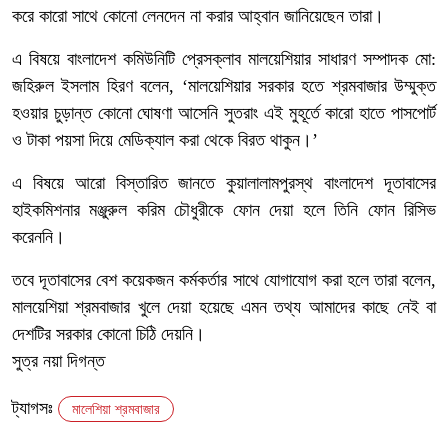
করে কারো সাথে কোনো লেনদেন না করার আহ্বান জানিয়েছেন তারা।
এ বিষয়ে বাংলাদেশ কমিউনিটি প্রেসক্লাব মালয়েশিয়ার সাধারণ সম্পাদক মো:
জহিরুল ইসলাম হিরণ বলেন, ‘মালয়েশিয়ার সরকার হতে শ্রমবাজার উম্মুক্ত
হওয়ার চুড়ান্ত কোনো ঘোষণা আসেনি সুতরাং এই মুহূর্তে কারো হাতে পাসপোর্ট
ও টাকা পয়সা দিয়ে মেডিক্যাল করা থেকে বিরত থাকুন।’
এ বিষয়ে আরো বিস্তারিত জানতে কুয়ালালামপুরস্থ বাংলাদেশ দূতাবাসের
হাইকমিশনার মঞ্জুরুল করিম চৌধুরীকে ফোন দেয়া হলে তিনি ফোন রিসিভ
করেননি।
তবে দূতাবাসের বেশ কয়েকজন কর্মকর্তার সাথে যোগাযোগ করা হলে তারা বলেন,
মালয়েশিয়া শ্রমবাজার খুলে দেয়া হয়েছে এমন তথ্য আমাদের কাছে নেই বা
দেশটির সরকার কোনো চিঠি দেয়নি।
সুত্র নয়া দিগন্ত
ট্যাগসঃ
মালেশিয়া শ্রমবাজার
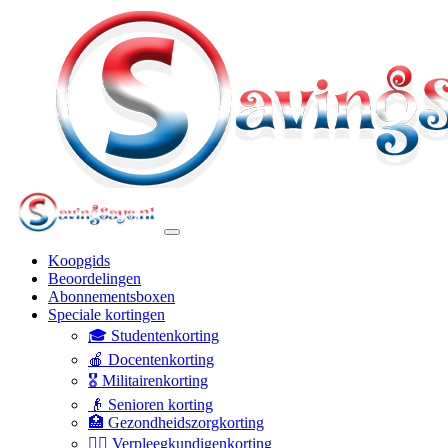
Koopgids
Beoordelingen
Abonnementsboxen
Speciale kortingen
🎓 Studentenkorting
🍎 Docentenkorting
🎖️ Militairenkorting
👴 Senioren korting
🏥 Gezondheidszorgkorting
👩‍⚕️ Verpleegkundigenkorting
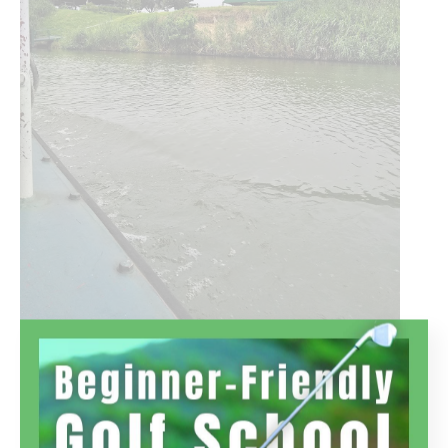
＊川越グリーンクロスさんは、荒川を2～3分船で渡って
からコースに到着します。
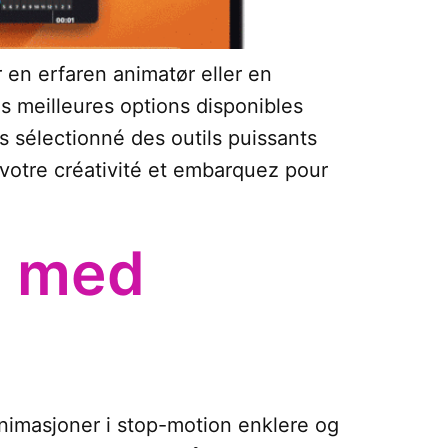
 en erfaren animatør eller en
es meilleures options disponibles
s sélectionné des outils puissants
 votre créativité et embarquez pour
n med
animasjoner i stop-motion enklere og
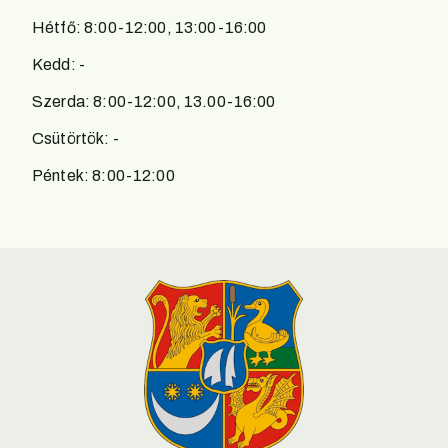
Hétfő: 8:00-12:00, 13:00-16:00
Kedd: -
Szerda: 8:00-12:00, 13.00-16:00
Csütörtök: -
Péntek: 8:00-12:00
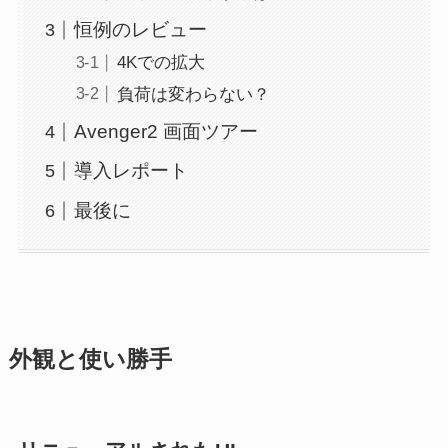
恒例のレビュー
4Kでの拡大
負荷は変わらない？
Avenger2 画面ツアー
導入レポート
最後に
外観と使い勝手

***

- **Exercise goal**
From the line that includes "animasjoner i stop-motion enklere og" on down to the last line of the entries above, set down each line exactly, leaving out the pictures.

- **Solution to the problem**
animasjoner i stop-motion enklere og
Hétfő: 8:00-12:00, 13:00-16:00
Kedd: -
Szerda: 8:00-12:00, 13.00-16:00
Csütörtök: -
Péntek: 8:00-12:00
恒例のレビュー
4Kでの拡大
負荷は変わらない？
Avenger2 画面ツアー
導入レポート
最後に
外観と使い勝手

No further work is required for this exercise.